Peter’s Principle Alive and Well Today

The Peter Principle is named after Laurence J. Peter, who co-authored the 1969 humorous book The Peter Principle: Why Things Always Go Wrong with Raymond Hull.

The book describes the pitfalls of bureaucratic organization, suggesting that people will tend to be promoted until they reach their “position of incompetence.”

Definition of ‘Peter Principle’
  • In a hierarchy every employee tends to rise to his level of incompetence.
  • In time, ever post tends to be occupied by an employee who is incompetent to carry out its duties.
  • Work is accomplished by those employees who have not yet reached their level of incompetence. describes the principle this way:

“An observation that in an organizational hierarchy, every employee will rise or get promoted to his or her level of incompetence. The Peter Principle is based on the notion that employees will get promoted as long as they are competent, but at some point will fail to get promoted beyond a certain job because it has become too challenging for them. Employees rise to their level of incompetence and stay there. Over time, every position in the hierarchy will be filled by someone who is not competent enough to carry out his or her new duties.”

A 2009 Business Week article observed:

“Now 40, The Peter Principle resonates even more today, when a lust for accomplishment has led an unprecedented level of incompetence.”
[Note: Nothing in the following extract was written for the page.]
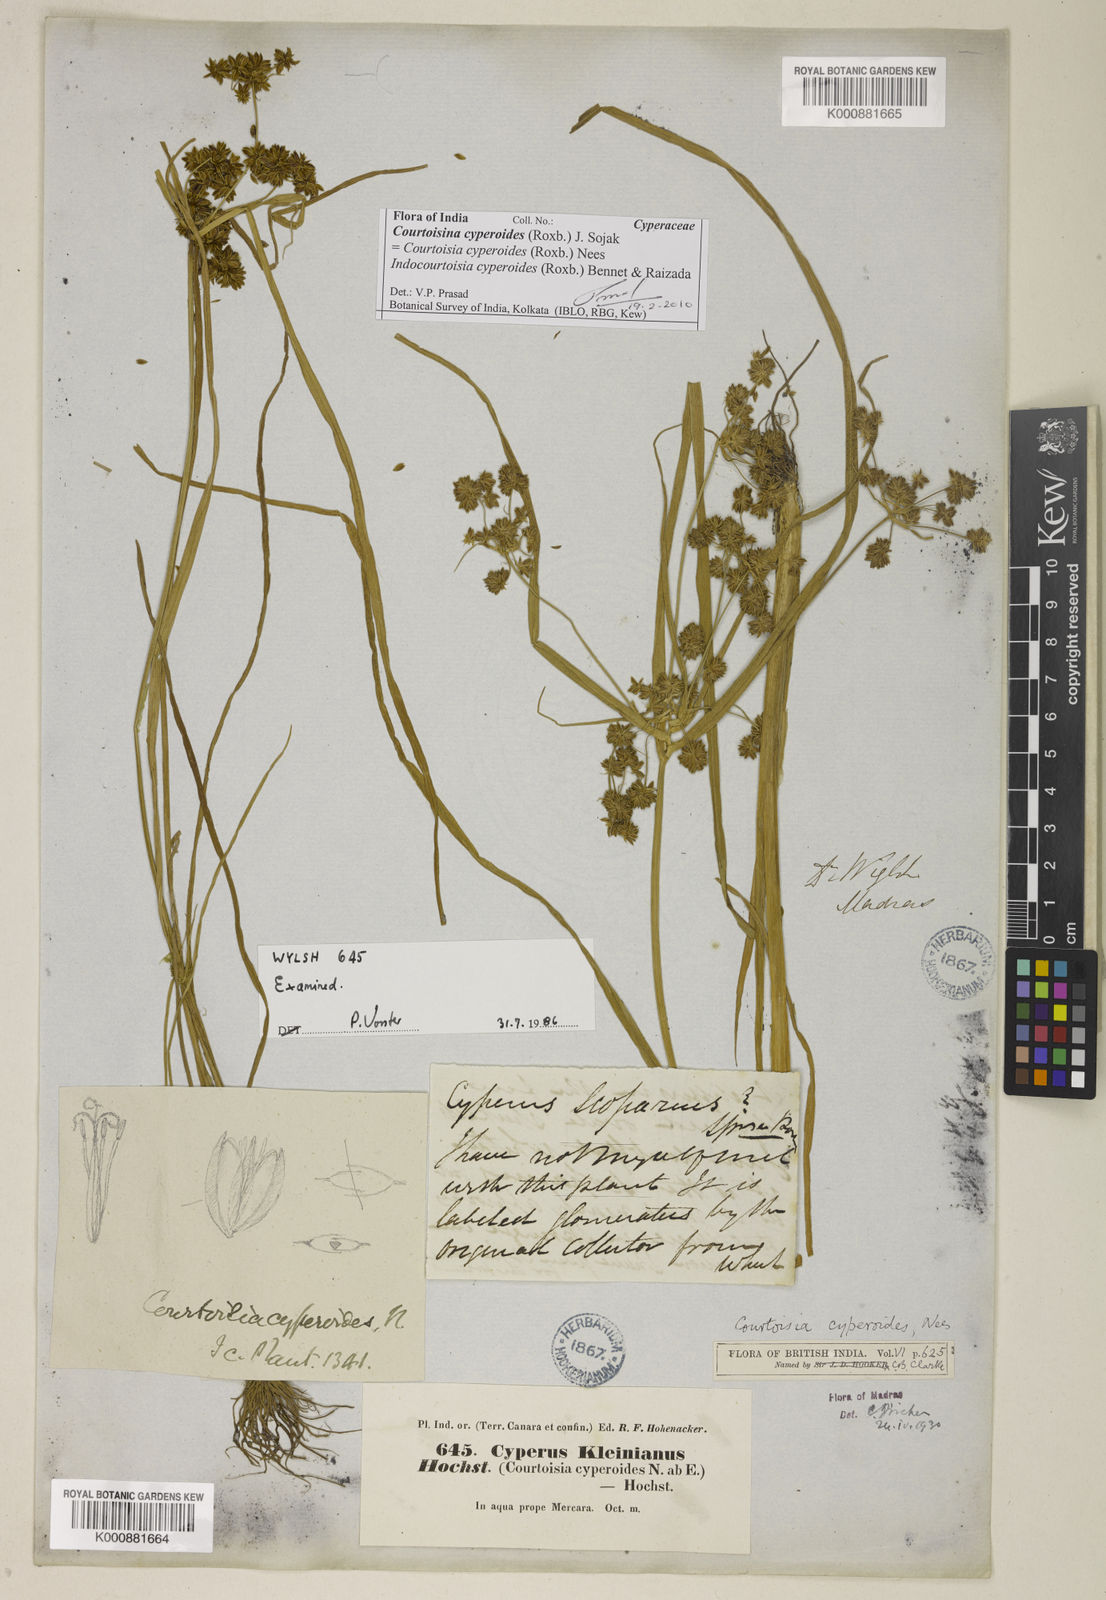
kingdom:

“When people do their jobs well, Dr. Peter argued, society can’t leave well enough alone. We ask for more and more until we ask too much. Then these individuals—promoted to positions in which they are doomed to fail—start using a bag of tricks to mask their incompetence. They distract us from their crummy work with giant desks, replace action with incomprehensible acronyms, blame others for failure, cheat to create the illusion of progress.”

I won’t rise to my level of incompetence and try to describe examples of the Peter Principle at work in my life. However, I ask you to stop and think about it in yours. Look at your job. How many co-workers are in positions where they are over their heads? Look at government. Good grief! Our bloated bureaucracy on the local, state, and federal levels is enough to make my point.

And look at your personal life. Are you in a position where you are competent and comfortable? Or are you driven to climb that ladder of success, whatever that means to you?